*** Begin section ***
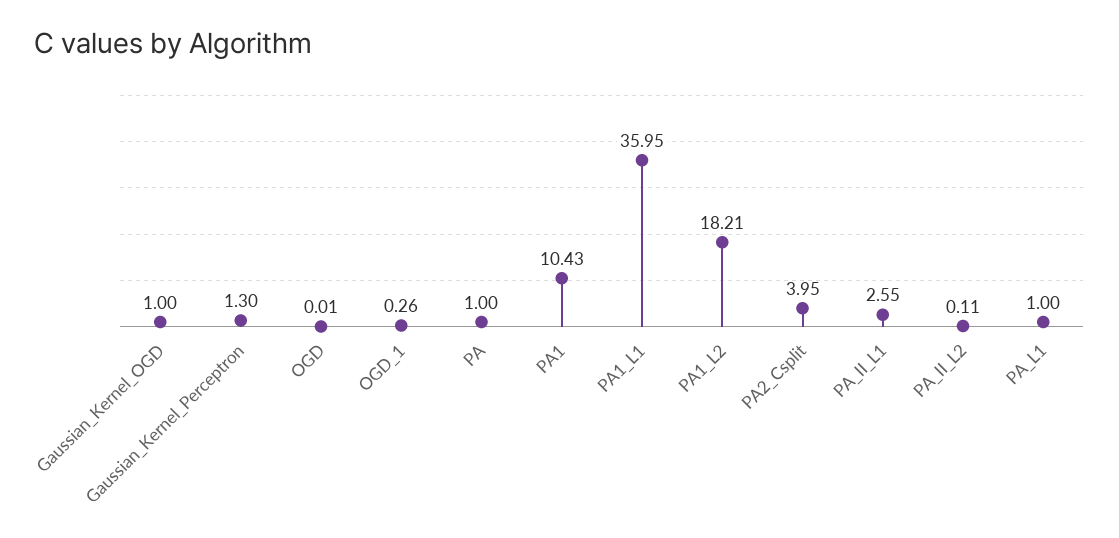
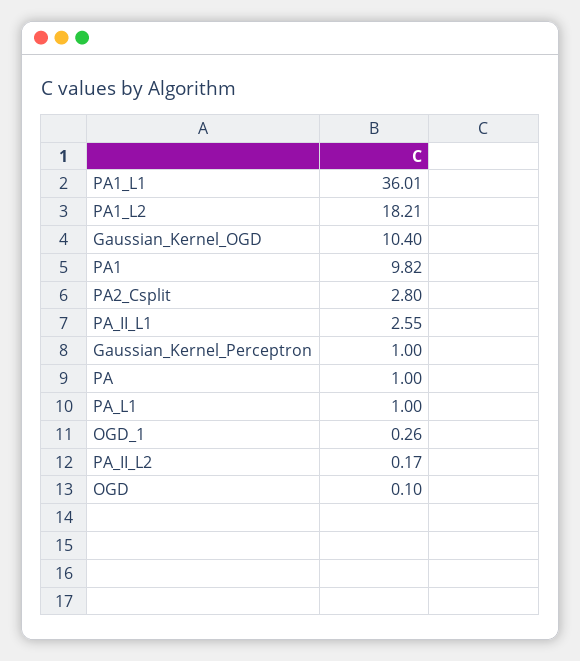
  {
-   "Gaussian_Kernel_OGD": 1,
+   "Gaussian_Kernel_OGD": 10.4,
-   "Gaussian_Kernel_Perceptron": 1.3,
+   "Gaussian_Kernel_Perceptron": 1,
-   "OGD": 0.01,
+   "OGD": 0.1,
    "OGD_1": 0.26,
    "PA": 1,
-   "PA1": 10.43,
+   "PA1": 9.82,
-   "PA1_L1": 35.95,
+   "PA1_L1": 36.01,
    "PA1_L2": 18.21,
-   "PA2_Csplit": 3.95,
+   "PA2_Csplit": 2.8,
    "PA_II_L1": 2.55,
-   "PA_II_L2": 0.11,
+   "PA_II_L2": 0.17,
    "PA_L1": 1
  }

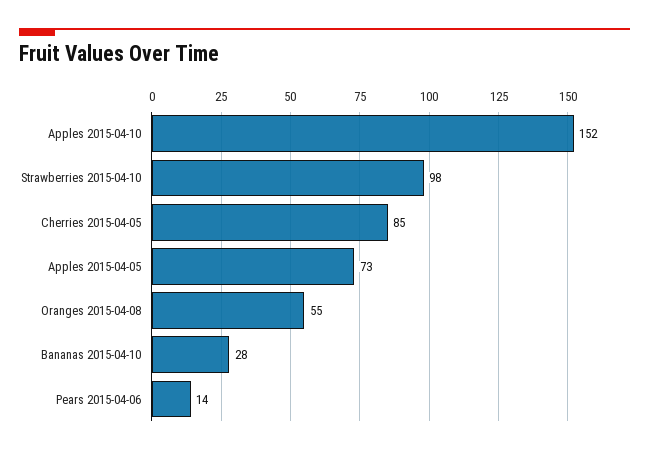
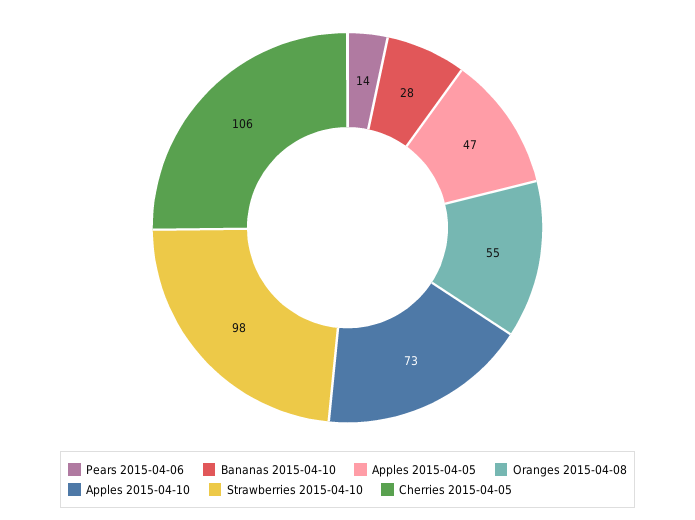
  {
-   "Apples 2015-04-10": 152,
+   "Apples 2015-04-10": 73,
    "Strawberries 2015-04-10": 98,
-   "Cherries 2015-04-05": 85,
+   "Cherries 2015-04-05": 106,
-   "Apples 2015-04-05": 73,
+   "Apples 2015-04-05": 47,
    "Oranges 2015-04-08": 55,
    "Bananas 2015-04-10": 28,
    "Pears 2015-04-06": 14
  }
*** End section ***
#### Task requirements
Your job is to reproduce the material exactly. Keep pictures out of it.

#### Response to this exercise
  {
-   "Gaussian_Kernel_OGD": 1,
+   "Gaussian_Kernel_OGD": 10.4,
-   "Gaussian_Kernel_Perceptron": 1.3,
+   "Gaussian_Kernel_Perceptron": 1,
-   "OGD": 0.01,
+   "OGD": 0.1,
    "OGD_1": 0.26,
    "PA": 1,
-   "PA1": 10.43,
+   "PA1": 9.82,
-   "PA1_L1": 35.95,
+   "PA1_L1": 36.01,
    "PA1_L2": 18.21,
-   "PA2_Csplit": 3.95,
+   "PA2_Csplit": 2.8,
    "PA_II_L1": 2.55,
-   "PA_II_L2": 0.11,
+   "PA_II_L2": 0.17,
    "PA_L1": 1
  }

  {
-   "Apples 2015-04-10": 152,
+   "Apples 2015-04-10": 73,
    "Strawberries 2015-04-10": 98,
-   "Cherries 2015-04-05": 85,
+   "Cherries 2015-04-05": 106,
-   "Apples 2015-04-05": 73,
+   "Apples 2015-04-05": 47,
    "Oranges 2015-04-08": 55,
    "Bananas 2015-04-10": 28,
    "Pears 2015-04-06": 14
  }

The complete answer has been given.